Before I walked back down the dirt path to the road, a young guy climbed to the top of one of the protruding rear bumpers, stood up and provided a moon shot of his rear end to add his contribution to the statement being made.
When I got home, I called information—this was before much Internet access was available—for Stanley Marsh and caught him entertaining, unavailable for my questions.
The next day I called for him at Marsh Enterprise, a media company. Marsh was unavailable for comment, but would be later.
All I really wanted to know was what was on his mind when he had the place created, how much it had cost him and a profound quotation or two about the meaning of life from him. The secretary did refer me to Doug Michels, one of the three creators of the Cadillac Ranch. He was available.

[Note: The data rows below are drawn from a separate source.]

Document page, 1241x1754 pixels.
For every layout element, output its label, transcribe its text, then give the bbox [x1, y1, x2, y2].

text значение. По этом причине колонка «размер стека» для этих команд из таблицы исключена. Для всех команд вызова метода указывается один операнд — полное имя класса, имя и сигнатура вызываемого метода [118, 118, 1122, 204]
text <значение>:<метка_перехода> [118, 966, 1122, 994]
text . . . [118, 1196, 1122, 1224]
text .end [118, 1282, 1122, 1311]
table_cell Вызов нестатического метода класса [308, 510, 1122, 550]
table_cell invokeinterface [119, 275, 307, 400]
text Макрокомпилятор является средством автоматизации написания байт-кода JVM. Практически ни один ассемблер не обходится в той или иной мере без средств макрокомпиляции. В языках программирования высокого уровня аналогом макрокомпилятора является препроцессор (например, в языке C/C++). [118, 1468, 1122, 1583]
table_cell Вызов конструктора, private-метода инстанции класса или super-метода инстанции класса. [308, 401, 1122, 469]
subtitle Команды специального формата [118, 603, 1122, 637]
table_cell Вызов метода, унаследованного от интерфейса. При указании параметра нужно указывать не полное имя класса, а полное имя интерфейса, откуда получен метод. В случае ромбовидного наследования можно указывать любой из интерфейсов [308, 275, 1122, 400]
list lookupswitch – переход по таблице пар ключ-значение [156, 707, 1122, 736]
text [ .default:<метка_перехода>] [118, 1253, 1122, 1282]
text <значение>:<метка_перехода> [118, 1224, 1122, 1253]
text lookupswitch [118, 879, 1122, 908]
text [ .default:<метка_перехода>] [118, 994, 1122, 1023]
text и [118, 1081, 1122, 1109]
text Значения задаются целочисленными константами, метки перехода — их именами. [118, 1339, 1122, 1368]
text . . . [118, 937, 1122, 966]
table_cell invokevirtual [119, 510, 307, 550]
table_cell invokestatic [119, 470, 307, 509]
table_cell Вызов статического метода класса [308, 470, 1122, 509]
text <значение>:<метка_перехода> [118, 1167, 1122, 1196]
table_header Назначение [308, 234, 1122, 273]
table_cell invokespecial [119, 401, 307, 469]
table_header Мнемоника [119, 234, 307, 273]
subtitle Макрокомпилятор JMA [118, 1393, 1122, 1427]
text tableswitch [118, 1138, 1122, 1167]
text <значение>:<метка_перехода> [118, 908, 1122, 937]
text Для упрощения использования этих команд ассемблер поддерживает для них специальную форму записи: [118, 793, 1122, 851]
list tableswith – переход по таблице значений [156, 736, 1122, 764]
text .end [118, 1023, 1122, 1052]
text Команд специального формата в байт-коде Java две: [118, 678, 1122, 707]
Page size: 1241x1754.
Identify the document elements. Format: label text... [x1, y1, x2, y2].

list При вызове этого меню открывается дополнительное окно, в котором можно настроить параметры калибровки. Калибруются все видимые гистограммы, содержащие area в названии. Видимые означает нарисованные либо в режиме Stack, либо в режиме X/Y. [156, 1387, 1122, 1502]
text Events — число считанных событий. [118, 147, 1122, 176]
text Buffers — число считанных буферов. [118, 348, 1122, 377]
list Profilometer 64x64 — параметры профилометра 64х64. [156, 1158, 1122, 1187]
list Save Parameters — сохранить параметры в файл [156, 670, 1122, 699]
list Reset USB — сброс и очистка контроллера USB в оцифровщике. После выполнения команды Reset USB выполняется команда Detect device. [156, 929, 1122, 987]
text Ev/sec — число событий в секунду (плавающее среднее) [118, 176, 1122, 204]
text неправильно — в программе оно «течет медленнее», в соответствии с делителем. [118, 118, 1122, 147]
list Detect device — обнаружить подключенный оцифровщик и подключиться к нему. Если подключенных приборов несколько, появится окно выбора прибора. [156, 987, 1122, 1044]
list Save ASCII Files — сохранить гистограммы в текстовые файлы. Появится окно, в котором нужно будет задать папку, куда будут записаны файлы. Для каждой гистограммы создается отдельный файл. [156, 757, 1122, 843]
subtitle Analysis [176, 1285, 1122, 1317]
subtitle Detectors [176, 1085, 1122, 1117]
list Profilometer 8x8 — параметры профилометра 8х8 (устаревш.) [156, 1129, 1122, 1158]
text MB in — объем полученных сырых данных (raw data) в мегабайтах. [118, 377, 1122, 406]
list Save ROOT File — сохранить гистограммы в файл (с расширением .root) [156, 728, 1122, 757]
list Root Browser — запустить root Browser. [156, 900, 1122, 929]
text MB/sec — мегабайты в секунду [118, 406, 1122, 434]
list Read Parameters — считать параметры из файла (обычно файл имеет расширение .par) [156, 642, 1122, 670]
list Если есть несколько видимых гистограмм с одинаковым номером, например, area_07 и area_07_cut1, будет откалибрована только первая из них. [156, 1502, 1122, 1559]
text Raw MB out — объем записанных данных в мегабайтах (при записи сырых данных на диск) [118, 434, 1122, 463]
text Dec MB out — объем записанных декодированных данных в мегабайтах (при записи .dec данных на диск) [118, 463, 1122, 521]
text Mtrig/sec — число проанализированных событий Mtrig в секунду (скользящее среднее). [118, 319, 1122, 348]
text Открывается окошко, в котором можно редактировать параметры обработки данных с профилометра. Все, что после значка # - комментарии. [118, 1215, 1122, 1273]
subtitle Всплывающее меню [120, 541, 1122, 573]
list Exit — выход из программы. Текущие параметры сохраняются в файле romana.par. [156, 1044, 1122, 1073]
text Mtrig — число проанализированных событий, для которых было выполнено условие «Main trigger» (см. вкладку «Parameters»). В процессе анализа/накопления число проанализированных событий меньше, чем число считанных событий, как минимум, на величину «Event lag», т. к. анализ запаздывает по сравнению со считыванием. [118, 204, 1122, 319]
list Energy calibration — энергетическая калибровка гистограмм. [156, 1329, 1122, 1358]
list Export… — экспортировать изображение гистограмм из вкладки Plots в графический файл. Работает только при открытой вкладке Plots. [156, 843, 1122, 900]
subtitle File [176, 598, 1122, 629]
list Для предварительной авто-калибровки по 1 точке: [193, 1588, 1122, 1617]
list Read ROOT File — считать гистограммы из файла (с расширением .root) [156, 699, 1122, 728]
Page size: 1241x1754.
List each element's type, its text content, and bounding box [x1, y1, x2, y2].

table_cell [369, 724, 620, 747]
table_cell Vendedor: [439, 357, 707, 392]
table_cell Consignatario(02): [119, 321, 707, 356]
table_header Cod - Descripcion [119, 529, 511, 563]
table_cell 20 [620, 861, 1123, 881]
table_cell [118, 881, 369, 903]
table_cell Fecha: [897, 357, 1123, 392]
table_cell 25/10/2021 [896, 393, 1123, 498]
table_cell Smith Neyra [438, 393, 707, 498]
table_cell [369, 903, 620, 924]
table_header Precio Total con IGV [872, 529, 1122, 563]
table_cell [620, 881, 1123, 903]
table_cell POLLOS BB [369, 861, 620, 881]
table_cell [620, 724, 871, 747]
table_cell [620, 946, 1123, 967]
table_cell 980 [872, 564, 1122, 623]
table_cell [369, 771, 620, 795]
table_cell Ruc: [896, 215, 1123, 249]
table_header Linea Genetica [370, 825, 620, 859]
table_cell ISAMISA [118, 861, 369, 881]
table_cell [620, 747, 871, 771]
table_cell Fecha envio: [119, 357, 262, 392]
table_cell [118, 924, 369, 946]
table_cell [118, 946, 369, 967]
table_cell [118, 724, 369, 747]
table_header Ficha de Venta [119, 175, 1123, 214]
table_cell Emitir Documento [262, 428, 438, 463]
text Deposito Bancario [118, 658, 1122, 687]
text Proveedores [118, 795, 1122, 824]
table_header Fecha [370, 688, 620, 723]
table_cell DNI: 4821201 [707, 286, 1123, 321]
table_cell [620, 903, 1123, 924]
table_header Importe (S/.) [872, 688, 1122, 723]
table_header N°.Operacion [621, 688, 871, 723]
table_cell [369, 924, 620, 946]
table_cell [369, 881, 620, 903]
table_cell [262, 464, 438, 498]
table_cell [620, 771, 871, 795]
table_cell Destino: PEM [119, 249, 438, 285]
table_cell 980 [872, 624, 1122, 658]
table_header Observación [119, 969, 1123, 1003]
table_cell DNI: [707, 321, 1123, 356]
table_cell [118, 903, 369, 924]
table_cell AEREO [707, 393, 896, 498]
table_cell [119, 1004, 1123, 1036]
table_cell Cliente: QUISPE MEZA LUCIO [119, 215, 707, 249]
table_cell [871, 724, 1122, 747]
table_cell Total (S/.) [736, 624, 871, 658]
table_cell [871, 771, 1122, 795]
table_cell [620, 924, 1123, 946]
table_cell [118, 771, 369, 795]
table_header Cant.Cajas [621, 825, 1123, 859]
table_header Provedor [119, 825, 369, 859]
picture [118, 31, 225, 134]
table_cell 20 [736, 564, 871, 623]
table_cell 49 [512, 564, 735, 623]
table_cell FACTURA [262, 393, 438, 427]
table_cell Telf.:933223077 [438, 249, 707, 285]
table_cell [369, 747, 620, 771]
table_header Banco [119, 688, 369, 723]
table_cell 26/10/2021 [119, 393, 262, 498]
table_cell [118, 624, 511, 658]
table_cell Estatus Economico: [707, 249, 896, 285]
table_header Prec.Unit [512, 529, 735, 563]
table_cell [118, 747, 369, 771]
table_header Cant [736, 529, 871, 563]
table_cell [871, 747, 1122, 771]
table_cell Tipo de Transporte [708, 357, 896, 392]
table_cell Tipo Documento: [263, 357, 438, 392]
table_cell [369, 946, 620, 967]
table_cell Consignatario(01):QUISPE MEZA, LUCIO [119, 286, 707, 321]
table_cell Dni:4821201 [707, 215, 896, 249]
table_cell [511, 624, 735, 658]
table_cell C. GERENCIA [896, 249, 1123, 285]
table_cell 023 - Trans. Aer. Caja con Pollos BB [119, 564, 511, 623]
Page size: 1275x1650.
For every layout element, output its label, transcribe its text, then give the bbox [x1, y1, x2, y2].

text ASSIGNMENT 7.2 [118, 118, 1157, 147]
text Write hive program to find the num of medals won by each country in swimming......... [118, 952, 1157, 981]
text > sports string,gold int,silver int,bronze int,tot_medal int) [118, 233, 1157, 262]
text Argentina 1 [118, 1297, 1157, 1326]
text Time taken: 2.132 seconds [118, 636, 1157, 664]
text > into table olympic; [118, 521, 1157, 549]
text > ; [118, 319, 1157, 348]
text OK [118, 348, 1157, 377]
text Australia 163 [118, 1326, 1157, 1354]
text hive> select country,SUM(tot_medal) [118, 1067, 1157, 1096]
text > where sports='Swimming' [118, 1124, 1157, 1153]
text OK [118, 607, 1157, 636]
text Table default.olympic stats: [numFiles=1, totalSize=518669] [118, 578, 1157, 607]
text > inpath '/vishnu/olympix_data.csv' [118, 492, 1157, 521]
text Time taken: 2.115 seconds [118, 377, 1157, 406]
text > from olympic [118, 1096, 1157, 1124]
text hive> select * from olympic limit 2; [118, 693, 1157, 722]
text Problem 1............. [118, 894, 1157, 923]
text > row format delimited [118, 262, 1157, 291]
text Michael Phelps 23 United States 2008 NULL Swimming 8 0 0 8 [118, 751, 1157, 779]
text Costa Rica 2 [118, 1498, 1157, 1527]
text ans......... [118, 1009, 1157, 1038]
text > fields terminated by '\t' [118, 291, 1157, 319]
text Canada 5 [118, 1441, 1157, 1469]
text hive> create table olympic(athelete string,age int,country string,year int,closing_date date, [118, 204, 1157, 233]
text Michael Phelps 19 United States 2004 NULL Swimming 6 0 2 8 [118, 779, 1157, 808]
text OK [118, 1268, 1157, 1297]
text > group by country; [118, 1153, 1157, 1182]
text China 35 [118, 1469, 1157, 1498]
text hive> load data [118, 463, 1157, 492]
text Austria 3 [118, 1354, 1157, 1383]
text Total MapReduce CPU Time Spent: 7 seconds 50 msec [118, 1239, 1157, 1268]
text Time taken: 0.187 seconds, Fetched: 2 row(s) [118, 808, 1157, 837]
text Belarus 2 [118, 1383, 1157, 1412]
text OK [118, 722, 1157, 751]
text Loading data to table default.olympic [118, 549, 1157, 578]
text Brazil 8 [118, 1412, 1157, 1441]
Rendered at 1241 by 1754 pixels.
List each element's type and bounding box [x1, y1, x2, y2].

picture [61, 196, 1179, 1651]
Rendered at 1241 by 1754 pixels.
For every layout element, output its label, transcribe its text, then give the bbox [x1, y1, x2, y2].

“He was looking for a great piece of art,” Michels, then a Washington, D.C., architect, told me about Marsh’s commission to the Ant Farm, a California-based architectural and design firm between 1969-1978.
Marsh was familiar with the work of Michels and his two partners, Chip Lord and Hudson Marquez, through houses they’d designed in Texas and other artwork they’d done, Michels said.
“It was pretty open-ended,” Michels said about the job and how he and his partners went about completing it.
When he, Lord (an architect then at the University of California-San Diego) and Marquez (then working in the Hollywood film industry) visited the site to decide what to create, the wheat was moving in the wind like waves in the ocean.
“What we did was inspired by dolphins,” Michels said. “Their tail fins show above the water as they swim. The wheat field reminded me of the ocean, and we reached the decision on the spot.”
Completed in 1974, the 10 Cadillacs represent each styling change from 1949-1963, Michels said. People interpret the creation in their own ways, but Michels said they had a definite meaning in mind when they created the piece.
“It’s a monument to the rise and fall of the Cadillac tail fin from ’49 to ’63,” Michels said. “Some people see it as the end of the gas-guzzling automobile, but that’s not what the artists had in mind.”
Springsteen’s lyrics are just as open to interpreters. He wrote that the Cadillac “rides just like a little ball of heaven here on earth” and “when I die throw my body in the back/and drive me to the junkyard in my Cadillac. …”
I’d still like to know what Marsh wanted when he approached the Ant Farm and why he wanted anything on the place at all and whether he was satisfied with what he got.
That’ll have to wait for another day, if at all. The completed work was most of what was sticking in my mind.
“It’s a potent image,” Michels said, saying something like what I’d been thinking since I first saw the Cadillac Ranch—“The American Stonehenge.”